[Stored data entries]
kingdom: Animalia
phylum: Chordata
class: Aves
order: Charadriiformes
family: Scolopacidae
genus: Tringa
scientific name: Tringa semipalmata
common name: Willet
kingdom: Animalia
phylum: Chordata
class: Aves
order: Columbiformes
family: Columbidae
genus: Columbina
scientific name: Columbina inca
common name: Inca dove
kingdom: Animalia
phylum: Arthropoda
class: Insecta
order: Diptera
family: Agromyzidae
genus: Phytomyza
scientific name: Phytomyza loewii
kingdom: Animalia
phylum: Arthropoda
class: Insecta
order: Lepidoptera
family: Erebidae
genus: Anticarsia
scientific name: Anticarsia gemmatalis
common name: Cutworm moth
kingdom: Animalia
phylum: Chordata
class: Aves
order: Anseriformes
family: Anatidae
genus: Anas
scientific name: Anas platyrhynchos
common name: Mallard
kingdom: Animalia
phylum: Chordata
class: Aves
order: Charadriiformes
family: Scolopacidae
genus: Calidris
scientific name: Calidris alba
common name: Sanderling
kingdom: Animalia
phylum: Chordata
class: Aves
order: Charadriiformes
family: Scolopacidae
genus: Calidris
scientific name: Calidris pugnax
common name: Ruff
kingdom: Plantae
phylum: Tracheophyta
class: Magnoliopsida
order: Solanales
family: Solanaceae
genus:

_SHORT TASK_: Gather every row above that contains the string "Calidris" and copy each of those rows in full.

_TASK RESPONSE_:
genus: Calidris
scientific name: Calidris alba
genus: Calidris
scientific name: Calidris pugnax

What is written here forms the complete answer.